**PROBLEM DESCRIPTION**
All records, minus the pictures: write them out exactly.

[Records from a collection]
********************
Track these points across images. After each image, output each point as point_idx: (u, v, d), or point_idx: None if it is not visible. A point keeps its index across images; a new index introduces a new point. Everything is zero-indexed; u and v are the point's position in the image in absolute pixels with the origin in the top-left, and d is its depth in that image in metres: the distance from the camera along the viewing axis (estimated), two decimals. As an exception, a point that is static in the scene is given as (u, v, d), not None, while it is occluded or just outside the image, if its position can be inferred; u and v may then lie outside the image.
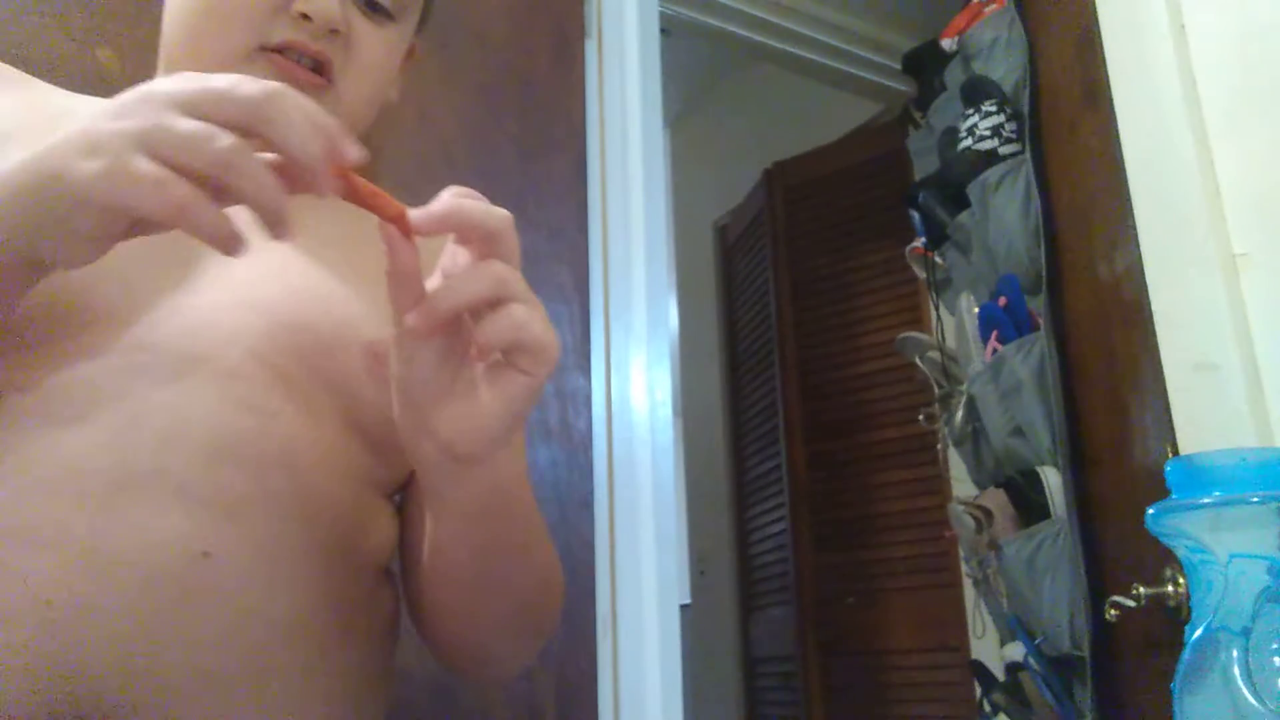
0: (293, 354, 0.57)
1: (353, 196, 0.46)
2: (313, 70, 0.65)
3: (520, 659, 0.70)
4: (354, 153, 0.45)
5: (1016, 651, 1.57)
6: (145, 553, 0.48)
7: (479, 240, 0.46)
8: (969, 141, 1.69)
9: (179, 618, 0.48)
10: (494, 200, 0.48)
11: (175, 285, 0.57)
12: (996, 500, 1.61)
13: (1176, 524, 0.59)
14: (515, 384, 0.47)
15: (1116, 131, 1.09)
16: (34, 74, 1.08)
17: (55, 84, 1.08)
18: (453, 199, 0.47)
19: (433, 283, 0.47)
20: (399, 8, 0.69)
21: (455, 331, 0.47)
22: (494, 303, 0.46)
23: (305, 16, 0.63)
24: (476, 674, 0.73)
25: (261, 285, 0.59)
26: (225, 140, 0.42)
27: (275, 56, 0.64)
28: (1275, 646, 0.54)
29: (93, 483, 0.49)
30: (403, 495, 0.67)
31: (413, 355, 0.47)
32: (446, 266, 0.47)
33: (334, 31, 0.64)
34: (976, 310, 1.70)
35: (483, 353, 0.47)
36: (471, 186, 0.49)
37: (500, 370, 0.47)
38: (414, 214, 0.46)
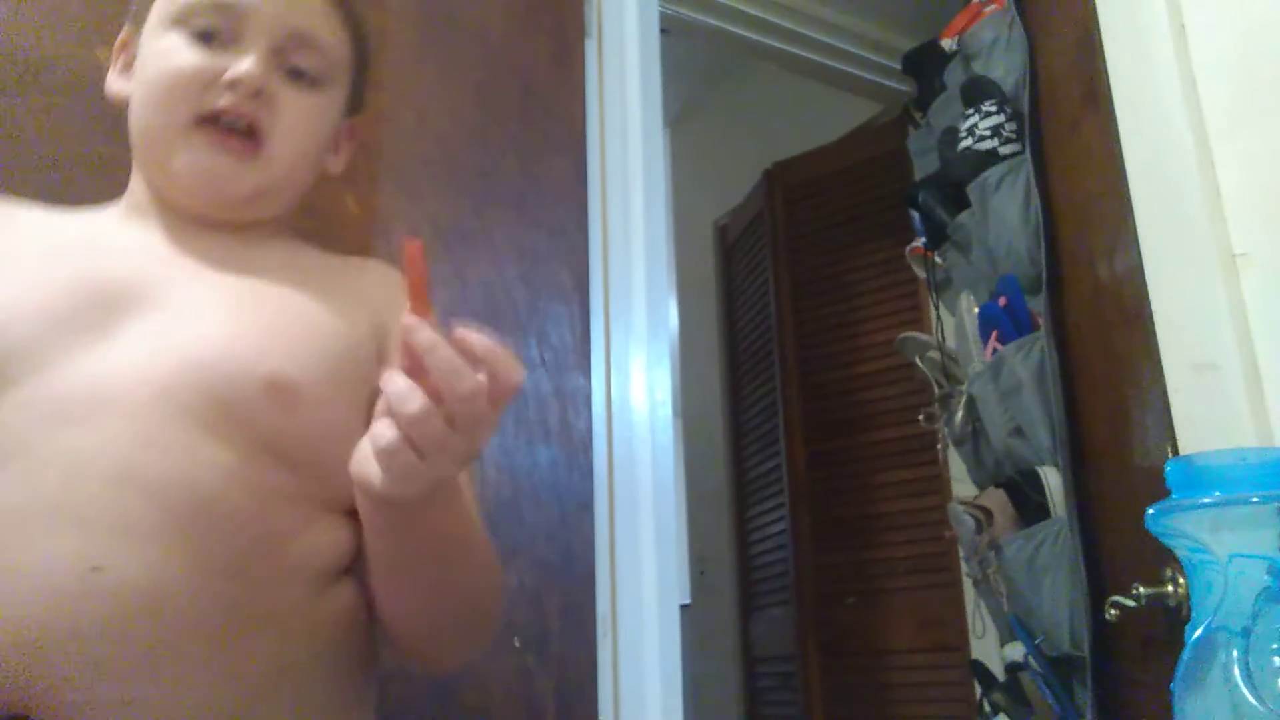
0: (198, 390, 0.66)
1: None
2: (245, 133, 0.75)
3: (465, 648, 0.80)
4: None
5: (1016, 651, 1.57)
6: (45, 571, 0.58)
7: None
8: (969, 141, 1.69)
9: (74, 621, 0.58)
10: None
11: (91, 342, 0.67)
12: (996, 500, 1.61)
13: (1176, 524, 0.59)
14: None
15: (1116, 131, 1.09)
16: (34, 74, 1.08)
17: (55, 83, 1.08)
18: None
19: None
20: (321, 75, 0.79)
21: None
22: None
23: (232, 84, 0.73)
24: (427, 664, 0.81)
25: (174, 333, 0.69)
26: None
27: (209, 127, 0.74)
28: (1275, 646, 0.54)
29: (6, 518, 0.60)
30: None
31: None
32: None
33: (258, 93, 0.74)
34: (976, 310, 1.70)
35: None
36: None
37: None
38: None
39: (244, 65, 0.73)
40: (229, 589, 0.63)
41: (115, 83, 0.81)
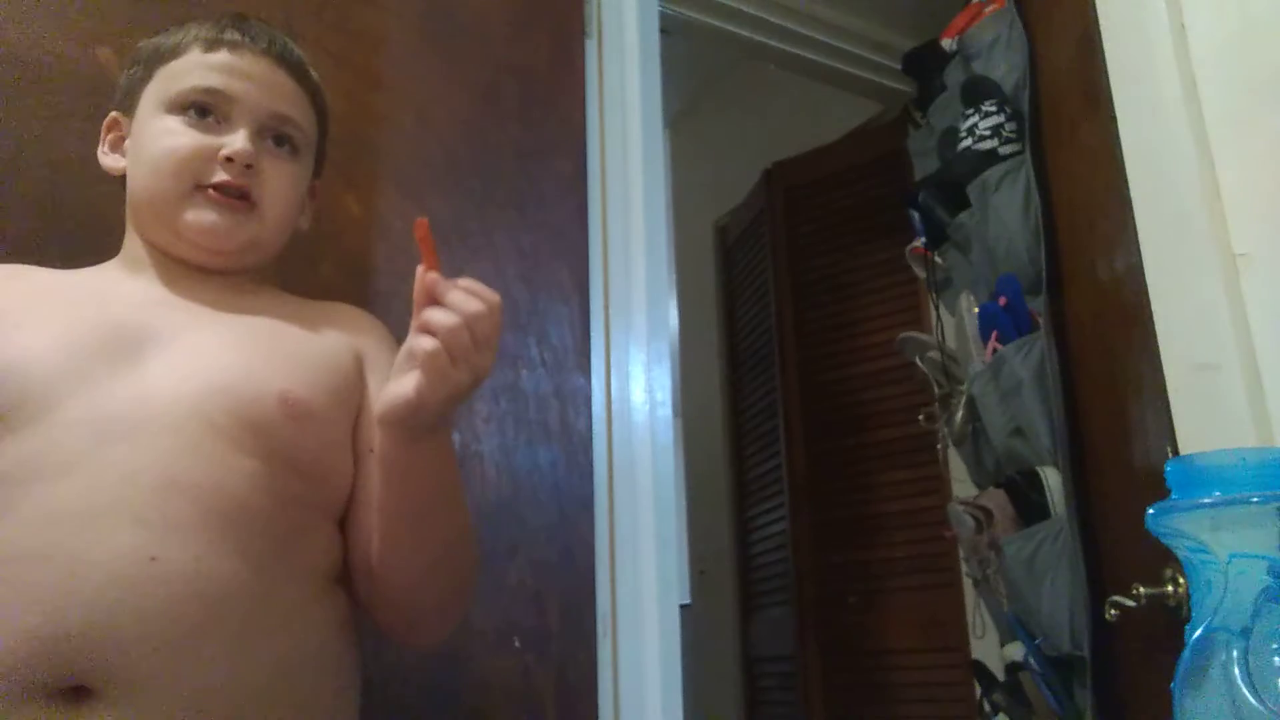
0: (224, 409, 0.77)
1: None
2: (240, 198, 0.87)
3: (446, 613, 0.89)
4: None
5: (1016, 651, 1.57)
6: (108, 560, 0.68)
7: None
8: (969, 141, 1.69)
9: (137, 603, 0.68)
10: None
11: (121, 371, 0.77)
12: (996, 500, 1.61)
13: (1176, 524, 0.59)
14: None
15: (1116, 131, 1.09)
16: (34, 74, 1.08)
17: (56, 83, 1.08)
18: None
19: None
20: (298, 145, 0.92)
21: None
22: None
23: (229, 159, 0.85)
24: (412, 634, 0.89)
25: (194, 363, 0.80)
26: None
27: (211, 192, 0.86)
28: (1275, 646, 0.54)
29: (74, 517, 0.70)
30: (347, 507, 0.86)
31: None
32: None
33: (249, 166, 0.86)
34: (976, 310, 1.71)
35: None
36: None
37: None
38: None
39: (237, 143, 0.86)
40: (257, 581, 0.74)
41: (106, 159, 0.93)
********************
**TASK RESULT**
Track these points across images. After each image, output each point as point_idx: (u, v, d), or point_idx: None if it is not visible. A point keeps its index across images; a new index introduces a new point. Everything is zero-indexed; u and v are the point's position in the image in absolute pixels with the origin in the top-left, and d is its depth in that image in metres: the distance from the camera along the viewing axis (estimated), two decimals. As an exception, a point that is static in the scene is given as (u, v, d), not None, while it is occluded or just outside the image, if its position can be inferred; u and v may then lie outside the image.
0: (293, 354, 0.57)
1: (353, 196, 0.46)
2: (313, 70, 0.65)
3: (520, 659, 0.70)
4: (354, 153, 0.45)
5: (1016, 651, 1.57)
6: (145, 553, 0.48)
7: (479, 240, 0.46)
8: (969, 141, 1.69)
9: (179, 618, 0.48)
10: (494, 200, 0.48)
11: (175, 285, 0.57)
12: (996, 500, 1.61)
13: (1176, 524, 0.59)
14: (515, 384, 0.47)
15: (1116, 131, 1.09)
16: (34, 74, 1.08)
17: (55, 84, 1.08)
18: (453, 199, 0.47)
19: (433, 283, 0.47)
20: (399, 8, 0.69)
21: (455, 331, 0.47)
22: (494, 303, 0.46)
23: (305, 16, 0.63)
24: (476, 674, 0.73)
25: (261, 285, 0.59)
26: (225, 140, 0.42)
27: (275, 56, 0.64)
28: (1275, 646, 0.54)
29: (93, 483, 0.49)
30: (403, 495, 0.67)
31: (413, 355, 0.47)
32: (446, 266, 0.47)
33: (334, 31, 0.64)
34: (976, 310, 1.70)
35: (483, 353, 0.47)
36: (471, 186, 0.49)
37: (500, 370, 0.47)
38: (414, 214, 0.46)
0: (198, 390, 0.66)
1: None
2: (245, 133, 0.75)
3: (465, 648, 0.80)
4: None
5: (1016, 651, 1.57)
6: (45, 571, 0.58)
7: None
8: (969, 141, 1.69)
9: (74, 621, 0.58)
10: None
11: (91, 342, 0.67)
12: (996, 500, 1.61)
13: (1176, 524, 0.59)
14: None
15: (1116, 131, 1.09)
16: (34, 74, 1.08)
17: (55, 83, 1.08)
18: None
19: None
20: (321, 75, 0.79)
21: None
22: None
23: (232, 84, 0.73)
24: (427, 664, 0.81)
25: (174, 333, 0.69)
26: None
27: (209, 127, 0.74)
28: (1275, 646, 0.54)
29: (6, 518, 0.60)
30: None
31: None
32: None
33: (258, 93, 0.74)
34: (976, 310, 1.70)
35: None
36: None
37: None
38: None
39: (244, 65, 0.73)
40: (229, 589, 0.63)
41: (115, 83, 0.81)
0: (224, 409, 0.77)
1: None
2: (240, 198, 0.87)
3: (446, 613, 0.89)
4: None
5: (1016, 651, 1.57)
6: (108, 560, 0.68)
7: None
8: (969, 141, 1.69)
9: (137, 603, 0.68)
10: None
11: (121, 371, 0.77)
12: (996, 500, 1.61)
13: (1176, 524, 0.59)
14: None
15: (1116, 131, 1.09)
16: (34, 74, 1.08)
17: (56, 83, 1.08)
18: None
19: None
20: (298, 145, 0.92)
21: None
22: None
23: (229, 159, 0.85)
24: (412, 634, 0.89)
25: (194, 363, 0.80)
26: None
27: (211, 192, 0.86)
28: (1275, 646, 0.54)
29: (74, 517, 0.70)
30: (347, 507, 0.86)
31: None
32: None
33: (249, 166, 0.86)
34: (976, 310, 1.71)
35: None
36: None
37: None
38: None
39: (237, 143, 0.86)
40: (257, 581, 0.74)
41: (106, 159, 0.93)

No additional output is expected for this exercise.